---- Supplied information

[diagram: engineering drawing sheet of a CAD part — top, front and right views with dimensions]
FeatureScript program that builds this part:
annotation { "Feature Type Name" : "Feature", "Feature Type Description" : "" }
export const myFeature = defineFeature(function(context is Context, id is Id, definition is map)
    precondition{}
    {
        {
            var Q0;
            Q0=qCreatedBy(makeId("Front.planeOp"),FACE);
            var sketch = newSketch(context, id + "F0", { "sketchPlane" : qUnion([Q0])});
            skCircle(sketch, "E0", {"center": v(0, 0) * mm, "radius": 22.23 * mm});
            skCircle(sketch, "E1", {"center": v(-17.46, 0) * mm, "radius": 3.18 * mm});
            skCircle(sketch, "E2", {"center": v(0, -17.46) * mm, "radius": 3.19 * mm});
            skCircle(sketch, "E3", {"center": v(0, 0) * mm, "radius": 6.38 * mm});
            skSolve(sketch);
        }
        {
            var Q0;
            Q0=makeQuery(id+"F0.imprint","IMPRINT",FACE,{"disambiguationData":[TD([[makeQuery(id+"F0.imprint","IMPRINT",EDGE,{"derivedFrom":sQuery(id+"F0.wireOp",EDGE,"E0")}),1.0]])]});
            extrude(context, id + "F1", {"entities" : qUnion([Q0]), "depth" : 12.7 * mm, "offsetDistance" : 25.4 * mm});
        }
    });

--------

Write out the programs in the records again, swapping every "Q0" for "faceQuery" and leaving everything else unchanged.

[diagram: engineering drawing sheet of a CAD part — top, front and right views with dimensions]
FeatureScript program that builds this part:
annotation { "Feature Type Name" : "Feature", "Feature Type Description" : "" }
export const myFeature = defineFeature(function(context is Context, id is Id, definition is map)
    precondition{}
    {
        {
            var faceQuery;
            faceQuery=qCreatedBy(makeId("Front.planeOp"),FACE);
            var sketch = newSketch(context, id + "F0", { "sketchPlane" : qUnion([faceQuery])});
            skCircle(sketch, "E0", {"center": v(0, 0) * mm, "radius": 22.23 * mm});
            skCircle(sketch, "E1", {"center": v(-17.46, 0) * mm, "radius": 3.18 * mm});
            skCircle(sketch, "E2", {"center": v(0, -17.46) * mm, "radius": 3.19 * mm});
            skCircle(sketch, "E3", {"center": v(0, 0) * mm, "radius": 6.38 * mm});
            skSolve(sketch);
        }
        {
            var faceQuery;
            faceQuery=makeQuery(id+"F0.imprint","IMPRINT",FACE,{"disambiguationData":[TD([[makeQuery(id+"F0.imprint","IMPRINT",EDGE,{"derivedFrom":sQuery(id+"F0.wireOp",EDGE,"E0")}),1.0]])]});
            extrude(context, id + "F1", {"entities" : qUnion([faceQuery]), "depth" : 12.7 * mm, "offsetDistance" : 25.4 * mm});
        }
    });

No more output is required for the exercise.